Making an OTU table
An
OTU table is made by running the
usearch_global command with an appropriate
output file option, e.g. otutabout. See
Mapping reads to OTUs for details.
Read sequences must have sample identifiers
When you run usearch_global to make the OTU table, the FASTA file
or FASTQ file containing the reads must have sample identifiers in the
labels.
Sample identifier syntax
The sample name
can be specified by putting sample=xxx; into the label. If sample= is not found,
the sample identifier is assumed to start at the beginning of the label and
continue to the first character in the label which is not alphanumeric or an
underscore. Put another way, any character which is not a letter, number of
underscore marks the end of the sample label. (For backwards compatibility, you also can use barcodelabel=xxx).
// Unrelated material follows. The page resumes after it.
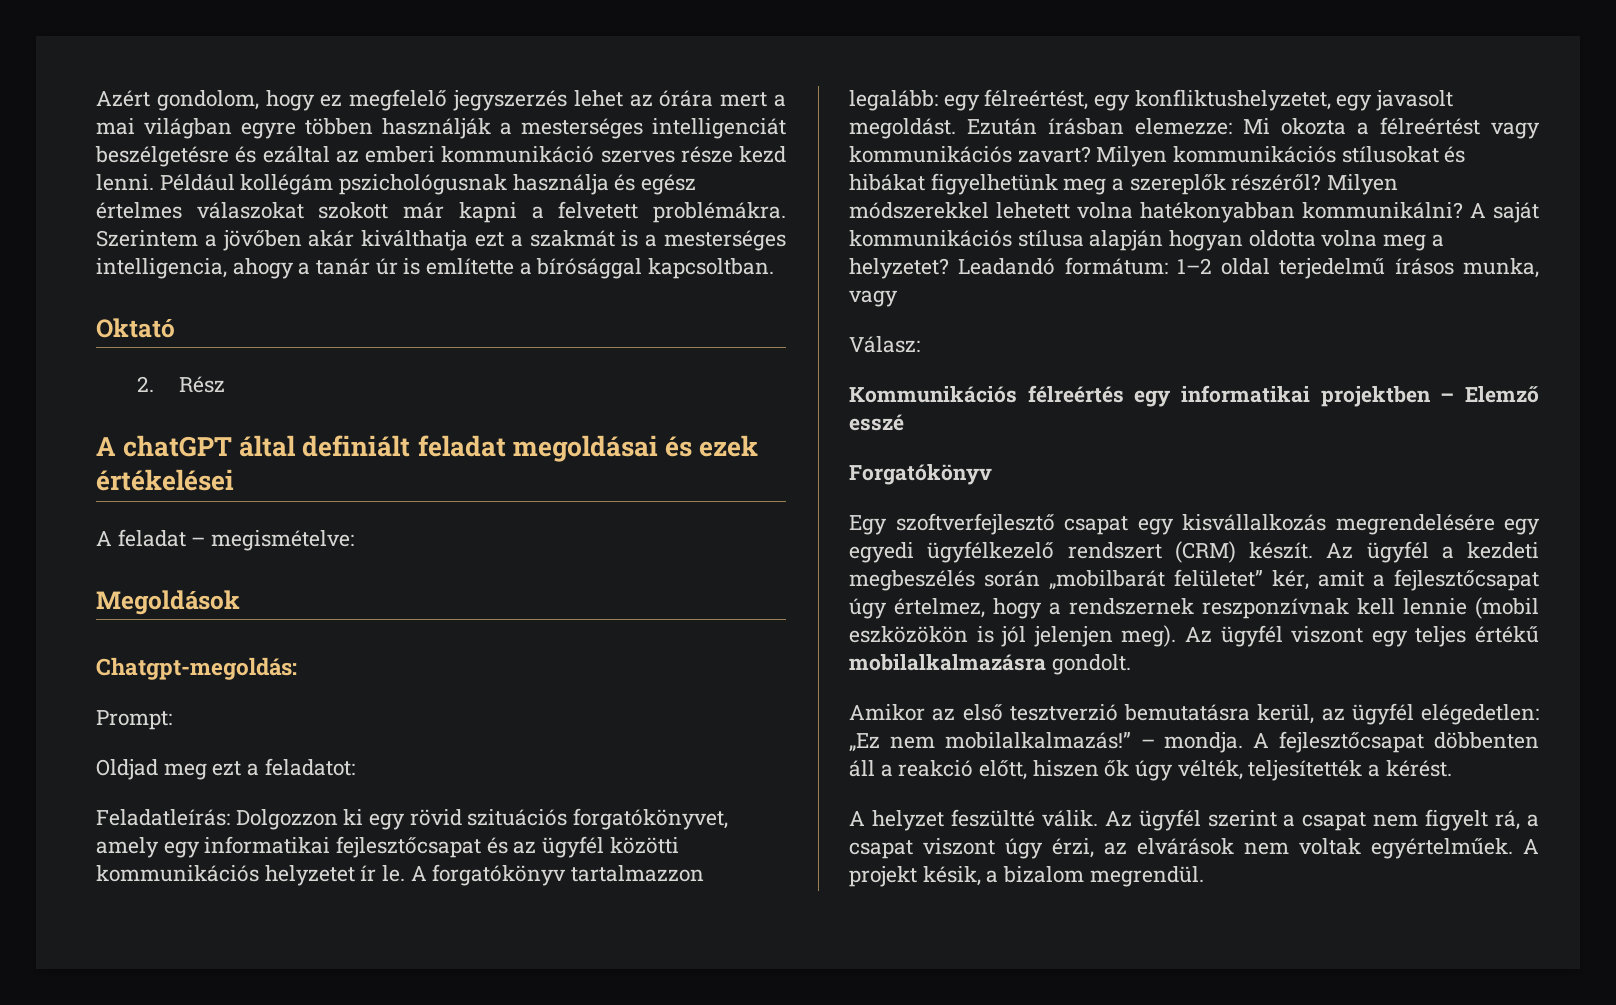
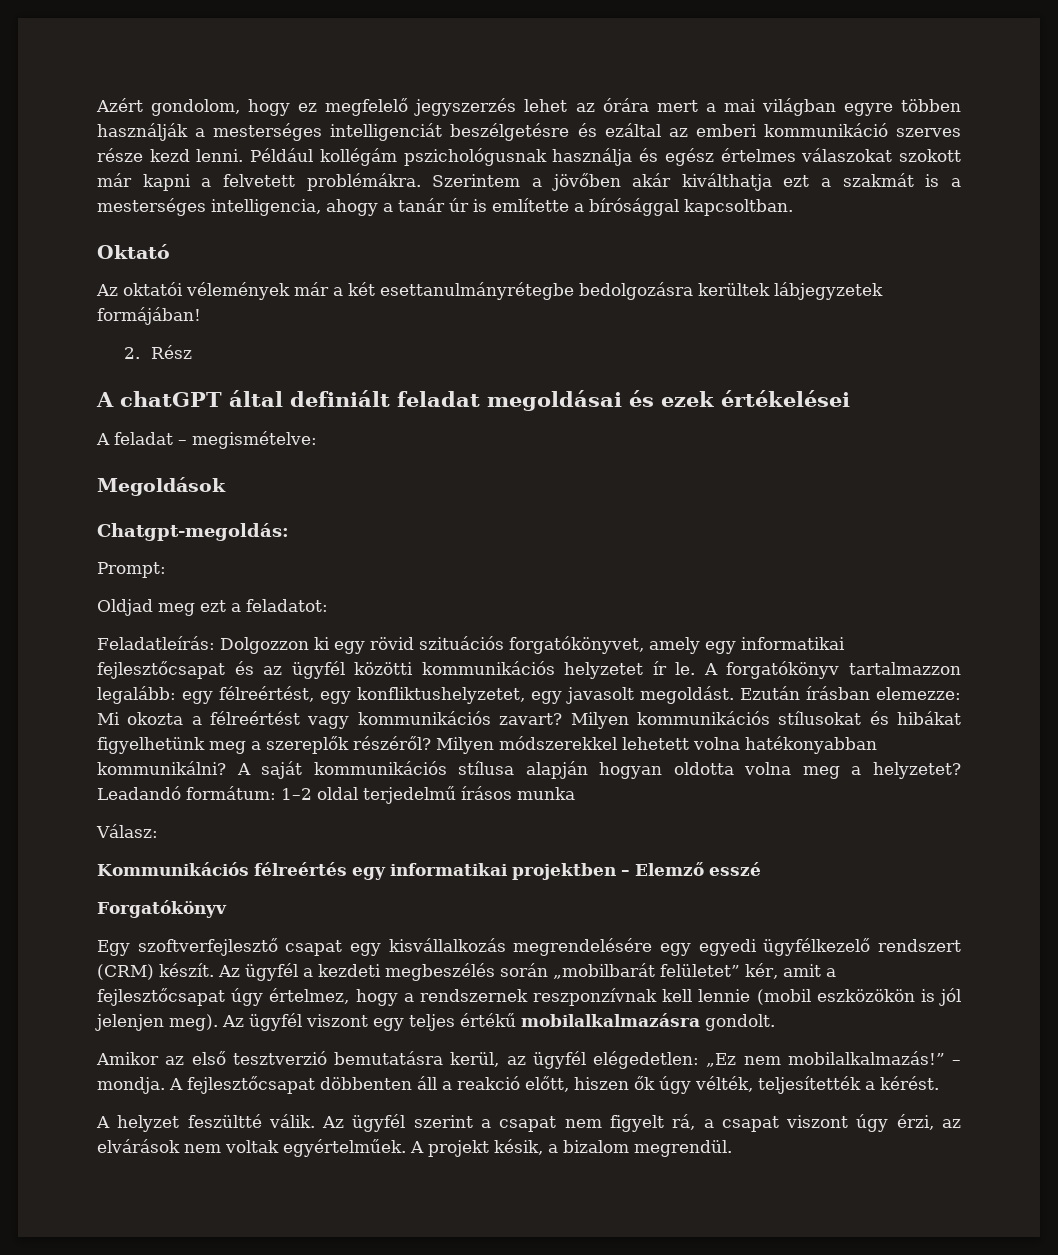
(175, 328) none -> [96,282,883,300] [97,307,201,325] // Az oktatói vélemények már a két esettanulmányrétegbe bedolgozásra kerültek lábjegyzetek formájában!
[1462,258,1539,278] [849,290,898,307] munka, vagy -> [517,787,575,800] munka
The following labels have sample identifier S01. FASTA labels start with > at
the beginning of the line, FASTQ labels start with @.
>S01.123
>S01.123;size=14;
@M00967:43:000000000-A3JHG:1:1101:18327:1699;sample=S01;
In the first and second example, the period (.) is the first non-alphanumeric character so the .123 is not part of the sample identifier.
How to get sample names into your labels
The simplest method is to use the -relabel option of
fastq_mergepairs,
fastq_filter,
derep_fulllength or
derep_prefix. If you process one file at a time,
you can do something like this:
usearch -derep_fulllength reads.fastq -relabel SampleName. -fastaout derep.fa
Note the period following SampleName -- you must have a character which is not a letter, number or underscore to separate the sample name from the read number.
If -relabel @ is specified, the sample name is constructed from the FASTQ filename by truncating at the first underscore or period. With typical Illumina FASTQ filenames, this is the sample name.
Alternatively, you could write you own script to do this
task.